Forget the uninspiring stock photos and tired cliches that riddle most business presentations, and update your look. It’s time for a PowerPoint makeover. For part one, we enlisted the help of our good friends at Eyeful Presentations, to collect some of the most common PowerPoint template fails for you to avoid. For over 10 years, Eyeful have delivered training seminars on creating better business presentations to some of the world’s biggest companies. They’ve researched what makes an effective presentation more than anyone else we know.


So, in no particular order here’s a list of the biggest PowerPoint template faux pas:


  •  People in formal business dress poised at the starting line of running track. No one can sprint in a suit or dress shoes. And a lot of people are out of shape and haven’t run fast since their last game of kiss-chase in school. Reminding your audience of their lack of physical prowess does not help give people a ‘winning’ mentality.
  • Using images with the watermark still visible. Like leaving the label in a dress because you’re planning on returning it after your cousin’s wedding. This tells your audience they’re not important enough for you make an effort. Not to mention it’s cheap–the watermark means the image is copyrighted and to use it, you were supposed to pay. You’re inadvertently telling your audience you are a criminal.
  • Using the same inspirational quotes everyone has used in business since about the year 10BC. “The definition of insanity is repeating the same old, meaningless quotations again and again and noticing the ever diminishing impact it has on the audience.”
  • Images of stacks (and stacks and more stacks) of money. Like 99% of Tinder profiles, the picture is wildly unrealistic, and there’s no substance to the claims being made. Your sales pitch comes across as disingenuous at best, cos if you were really that great at making money, you’d be retired already or running for President.

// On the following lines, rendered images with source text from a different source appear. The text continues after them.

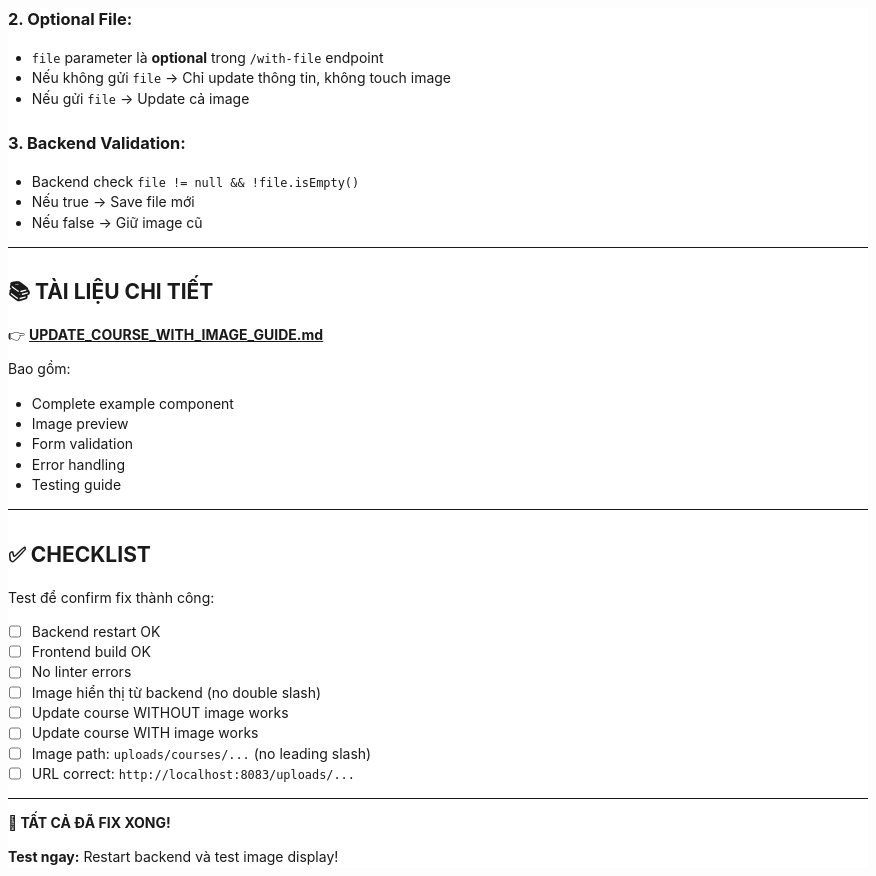 ### **2. Optional File:**

- `file` parameter là **optional** trong `/with-file` endpoint
- Nếu không gửi `file` → Chỉ update thông tin, không touch image
- Nếu gửi `file` → Update cả image

### **3. Backend Validation:**

- Backend check `file != null && !file.isEmpty()`
- Nếu true → Save file mới
- Nếu false → Giữ image cũ

---

## 📚 TÀI LIỆU CHI TIẾT

👉 **[UPDATE_COURSE_WITH_IMAGE_GUIDE.md](./UPDATE_COURSE_WITH_IMAGE_GUIDE.md)**

Bao gồm:

- Complete example component
- Image preview
- Form validation
- Error handling
- Testing guide

---

## ✅ CHECKLIST

Test để confirm fix thành công:

- [ ] Backend restart OK
- [ ] Frontend build OK
- [ ] No linter errors
- [ ] Image hiển thị từ backend (no double slash)
- [ ] Update course WITHOUT image works
- [ ] Update course WITH image works
- [ ] Image path: `uploads/courses/...` (no leading slash)
- [ ] URL correct: `http://localhost:8083/uploads/...`

---

**🎊 TẤT CẢ ĐÃ FIX XONG!**

**Test ngay:** Restart backend và test image display!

  • A big target, with bonus points for arrows hitting the bullseye. We guarantee you; there’s nobody in your audience that doesn’t know what a target is. You don’t need to explain it.
  • A lightbulb (especially those hipster antique ones). The audience can see that the lights are on, but nobody’s home.
  • Business people looking very hard at a computer screen. It’s not even on or connected to anything. They’re literally staring at a blank screen. At least make it realistic by putting a Facebook page on the screen, so it looks like real-life time-wasting.


  • A close-up of hands shaking. Let’s all agree this needs to stop, OK? Great, let’s shake on it, just to be sure.
  • Apropos of nothing whatsoever to do with the rest of your presentation, a picture of a cute kitten or other infant animal. They may well be cute, but unfortunately, the cuteness doesn’t distract from your lameness.
  • Using buzzwords in large BLOCK CAPITALS. The only thing you’re ‘disrupting’ is people’s concentration.
  • Cogs. People would prefer to see some turning in your head than on your screen.
  • A rosette. Do they even make these anymore? Nothing says success like a bit of colorful paper fastened to a piece of ribbon. Except, you know, a million other things.


  • Jigsaws. It’s puzzling to say the least. Why people, why?!
  • Human figures linked together around the planet Earth. The 1970s wants its cliche back, OK?!